Steven Simpson’s Blog
Please check every Monday for my most recent blog posting. Most entries will be about nature or other environmental topics, but occasionally I will write about writing, family, travel, or the Driftless Region.
- Last week my sister-in-law in Thailand told me her gardener returned to his hometown for the Thai New Year and never came back. She says that this happens to her on a regular basis. She pays well by Thai standards and also gives her worker a free place to live. About every three years, after her worker has saved enough money to get by without working for a couple of years, he quits and goes into retirement until the money runs out.
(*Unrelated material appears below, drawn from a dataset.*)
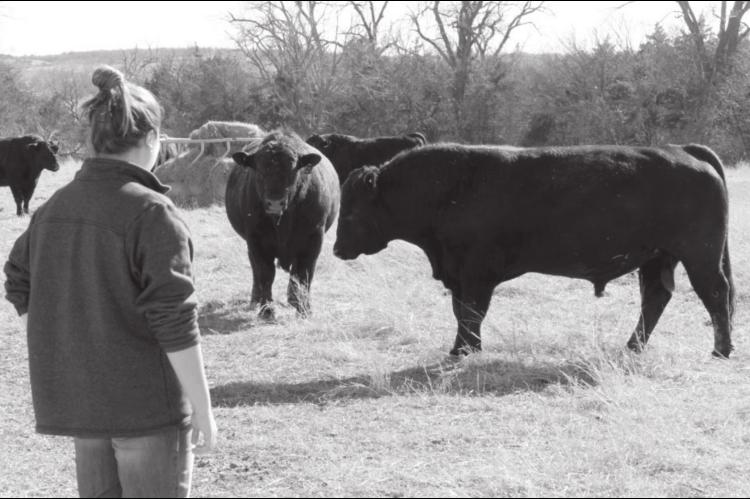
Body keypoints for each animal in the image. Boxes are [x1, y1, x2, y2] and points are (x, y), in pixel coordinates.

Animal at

- A day later I am reading a passage from Tiziano Terzani’s A Fortune-Teller Told Me: Earthbound Travels in the Far East. The events in the book take place in 1993, the year Terzani travels Asia by land because a Hong Kong fortune teller tells him not to board a plane (and to Terzani’s own surprise, he heeds the advice). While in Indonesia, Terzani laments that the country is developing economically, but that a disproportionate amount of the money is going into the pockets of Chinese expatriates, not local residents. He speculates that the reason for this is that the average Indonesian wants only to have enough, whereas many Chinese entrepreneurs emigrate to Indonesia specifically to get rich. Terzani summarizes his point with an analogy of two fisherman in the same village, one Indonesian and one Chinese. The Indonesian fishermen has a good day on the water, so after bringing in his catch, he celebrates by putting his feet up. The Chinese fisherman also had a good day, so right after he brings in his catch, he heads back out to sea to catch more fish.
- This morning on CNN on-line I read an article about Ma Yun (English name Jack Ma), one of the richest men in China. He was being criticized for embracing the Chinese work practice known as 996. Nine-nine-six refers to working from 9am to 9pm six days a week. Ma was not advocating ridiculously long work hours for everyone, but was pointing out that great accomplishments do not come from working a standard workweek. He was quoted as saying, “I personally think that 996 is a huge blessing. How do you achieve the success you want without paying extra effort and time?”
I wish that, during my working years, I’d been more like the Thai gardener and the hypothetical Indonesian fisherman. Ironically, had I spent less time at work, I would have done more gardening and more fishing.
The recent college admission scandal has generated some excellent discussion, but it ignores the situation of most young adults. I am referring to the kids Hasan Minhaj on Patriot Act described as people who, rather than suing Harvard when they don’t get in, just get on with life.
The biggest misconception that surfaces when we focus on the students obsessed with prestigious colleges is that all college-bound kids plan their lives around padding their college admission packages. In my experience as a professor at a state university and as a father whose daughter attended public schools, I encounter kids who do the opposite. They, in fact, do exactly what New York Times editorial writer Frank Bruni suggests. These young people seek extracurricular activities that satisfy them intrinsically. They want to build their resumes, but they do so by racking up the experiences they want to do, not by doing what was recommended to them by a private consultant hired by their parents. Let me give you two concrete examples.
- I called a student into my office and told him that he misunderstood the directions to a particular written assignment. I gave him a ‘C’ on his paper, but offered him the weekend to rewrite it for a better grade. He replied, “I appreciate the chance, but I’ll take the ‘C.’ I’m in charge of a big event this weekend at the Boys and Girls Club. I’m just a volunteer, but they are depending on me.”
- Some of my students, upon graduation, land jobs as wilderness trip leaders or environmental educators. When they return to campus to tell me what they are up to, none are able to keep a smile off their faces. These idealistic kids are earning minimum wage and living the dream.
I do not worry whether elite schools might be producing immoral autotrons. If not for the fact that prestigious schools produce a disproportional number of senators, CEOs, and US presidents, it would be a tempest in a teapot. The majority of young adults at the majority of institutions of high learning have their priorities straight.